There is an apple on a desk. Your friend who can't see it asks, "are there any apples on the desk?"

What is the short answer to this question?

"Yes, there is" or "Yes, there are."

Or vise versa, I mean there are some apples on the desk and your friend asks, "is there an apple on the desk?"

We should answer in short form based on the structure of the question and then explain it in the long answer? Or we can simply answer based on what we know?

2 Answers 2


is there ....? has the short answer yes, there is or no, there isn't.
are there ...? has the short answer yes, there are or no, there aren't.

Based on what you can see (knowledge of the speaker) that you actually see an apple, and if you friends asks are there any apples of the desk? To corroborate the info, you can give an answer such as yes, actually, there is.

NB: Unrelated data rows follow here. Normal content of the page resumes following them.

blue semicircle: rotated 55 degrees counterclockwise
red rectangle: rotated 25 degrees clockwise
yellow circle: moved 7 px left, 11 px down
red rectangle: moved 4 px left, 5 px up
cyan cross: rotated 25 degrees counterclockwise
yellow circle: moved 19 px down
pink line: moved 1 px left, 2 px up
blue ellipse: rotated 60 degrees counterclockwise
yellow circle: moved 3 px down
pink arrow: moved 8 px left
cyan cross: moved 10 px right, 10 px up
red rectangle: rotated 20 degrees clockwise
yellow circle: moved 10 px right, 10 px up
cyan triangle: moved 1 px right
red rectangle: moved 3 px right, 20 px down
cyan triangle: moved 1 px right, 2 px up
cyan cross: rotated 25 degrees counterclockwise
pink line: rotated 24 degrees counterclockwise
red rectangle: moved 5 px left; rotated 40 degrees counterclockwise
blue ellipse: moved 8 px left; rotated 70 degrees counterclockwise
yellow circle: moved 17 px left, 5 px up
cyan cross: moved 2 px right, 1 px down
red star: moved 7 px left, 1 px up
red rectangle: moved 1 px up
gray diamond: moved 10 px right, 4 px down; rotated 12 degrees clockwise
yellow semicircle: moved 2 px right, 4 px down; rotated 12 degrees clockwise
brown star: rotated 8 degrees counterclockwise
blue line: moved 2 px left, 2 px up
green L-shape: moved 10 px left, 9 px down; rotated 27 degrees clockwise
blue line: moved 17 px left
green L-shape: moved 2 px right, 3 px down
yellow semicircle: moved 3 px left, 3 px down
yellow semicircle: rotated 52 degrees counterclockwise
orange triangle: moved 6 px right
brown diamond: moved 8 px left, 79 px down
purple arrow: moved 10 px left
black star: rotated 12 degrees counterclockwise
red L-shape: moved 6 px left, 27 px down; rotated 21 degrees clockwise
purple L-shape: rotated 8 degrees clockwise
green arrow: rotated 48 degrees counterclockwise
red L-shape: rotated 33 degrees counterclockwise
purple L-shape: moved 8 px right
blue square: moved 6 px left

  • So it's wrong to answer Question 1 like this: "Yes there are. There is an apple on the table." Am I right?
    – Yuri
    Feb 25, 2016 at 17:47
  • Answering yes, there are it's actually answering yes, there are some apples on the table.
    – Schwale
    Feb 25, 2016 at 17:49

The short answer is

Yes, there is one

if there are multiple apples, then

Yes, there are

The singular (is) or plural (are) will say the number of apples

  • Then the short answer depends on the number of apples that there are on the desk not just the question structure. I got it right?
    – Yuri
    Feb 25, 2016 at 11:05
  • Yes, you got it! Usually it's good in answer to be as specific as possible and which would be helpful to the questioner. If you were to say "Yes, there are apples" it would not be wrong and would mirror the question, but it would lead the questioner to think there was more than 1 apple. He might be disappointed that there might only be 2 apples, but the answer would be correct. You could answer "Yes, there are 2 apples." (or however many) and that would be most helpful to the questioner.